Just to seal the deal, Chris Higgins scored the first of two goals as the Canucks broke past Fedor Tyutin like a wave, with Mason Raymond poking the puck past him even as the Russian Defenseman lost his stick, and Ryan Kesler powered down the boards, slid a cross ice past around Scottie Upshall, and Higgins banged it home before Garon seemed aware - he didn't even change angle to the shooter.
Even after R.J. Umberger finally got the Jackets on the board, avoiding the fate of being shut out for three games in a row with a high shot from the boards that popped off Schneider's shoulder and landed in the net just under the crossbar, the deficit was too wide, and Higgins' second goal of the night, on a late power play, nailed the coffin lid shut.
Final Score - Canucks 4, Jackets 1
Some have mentioned feeling sympathy for Rick Nash, who was clearly trying to take the team on his back last night, and simply wasn't able to find a way to solve the goaltender, for the way things have worked out since he agreed to keep in the cornerstone of this franchise.
They have a point, and I agree, but the person I really empathize with is Scott Arniel.
His frustration - and frankly, his disgust - at the team's fate is palpable, particularly the players who he feels aren't giving their full commitment even in the final days of the season.
I play a miniatures game called Warhammer 40,000 now and then. It and hockey are pretty much the expensive hobbies that I occasionally dump far too much of my not so disposable income into.
For one of the armies in that game, there's a unit who can take a squad he thinks is underperforming, single out one member, shoot them, and the squad will get performance bonuses for the rest of the battle as they attempt to show their renewed zeal (and avoid being the next "motivational" example).
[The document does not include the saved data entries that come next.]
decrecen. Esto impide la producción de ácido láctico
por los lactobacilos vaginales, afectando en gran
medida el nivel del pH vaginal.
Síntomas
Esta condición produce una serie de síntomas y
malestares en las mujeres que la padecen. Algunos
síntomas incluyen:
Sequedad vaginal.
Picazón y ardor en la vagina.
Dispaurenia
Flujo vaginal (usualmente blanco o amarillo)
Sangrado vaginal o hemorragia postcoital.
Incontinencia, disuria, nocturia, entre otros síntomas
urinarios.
From the look on his face, I think that if you'd handed the coach a loaded pistol after the third Vancouver goal last night, Columbus might have found themselves with a bit extra cap space this morning.
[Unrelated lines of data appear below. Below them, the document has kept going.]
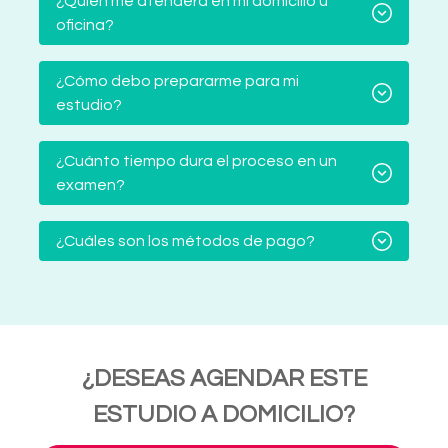
¿Quién me atenderá en mi domicilio u
oficina?
¿Cómo debo prepararme para mi
estudio?
¿Cuánto tiempo dura el proceso en un
examen?
¿Cuáles son los métodos de pago?
¿DESEAS AGENDAR ESTE
ESTUDIO A DOMICILIO?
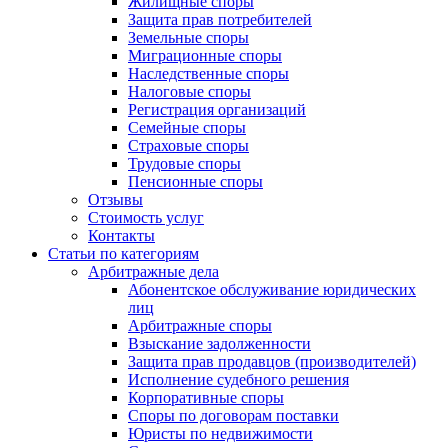
Жилищные споры
Защита прав потребителей
Земельные споры
Миграционные споры
Наследственные споры
Налоговые споры
Регистрация организаций
Семейные споры
Страховые споры
Трудовые споры
Пенсионные споры
Отзывы
Стоимость услуг
Контакты
Статьи по категориям
Арбитражные дела
Абонентское обслуживание юридических
лиц
Арбитражные споры
Взыскание задолженности
Защита прав продавцов (производителей)
Исполнение судебного решения
Корпоративные споры
Споры по договорам поставки
Юристы по недвижимости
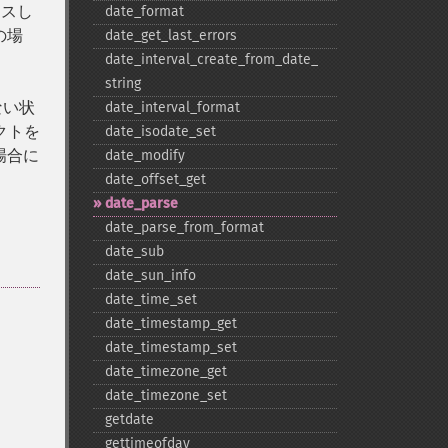
スし
date_​format
の場
date_​get_​last_​errors
date_​interval_​create_​from_​date_​
string
ない状
date_​interval_​format
クトを
date_​isodate_​set
場合に
date_​modify
date_​offset_​get
date_​parse
date_​parse_​from_​format
date_​sub
date_​sun_​info
date_​time_​set
date_​timestamp_​get
date_​timestamp_​set
date_​timezone_​get
date_​timezone_​set
getdate
gettimeofday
He's the kind of coach (and had been the kind of player) who accepts nothing less than 100% effort from himself, and expects the same from those around him. He's learned the hard way that he can't depend on that with this team as currently constructed, and I have no doubt that he will demand sweeping changes. But I still think of the enthusiasm and energy he had for this team on the first day of training camp, when he was glowing with energy and excitement at coaching a group he believed had the talent to be winners.
He believed in this team just as much as the most dyed in the wool rose coloured glasses fan ever has, and they've let him down badly. That might be the biggest shame, and the worst disappointment, of this 10th anniversary season.
The Jackets will play again Tuesday vs. the Florida Panthers, the first of two games against SE Division opponents. They are still two wins away from a chance to set the second highest win and point totals in franchise history.
Perhaps that game will be a good shot at making it halfway.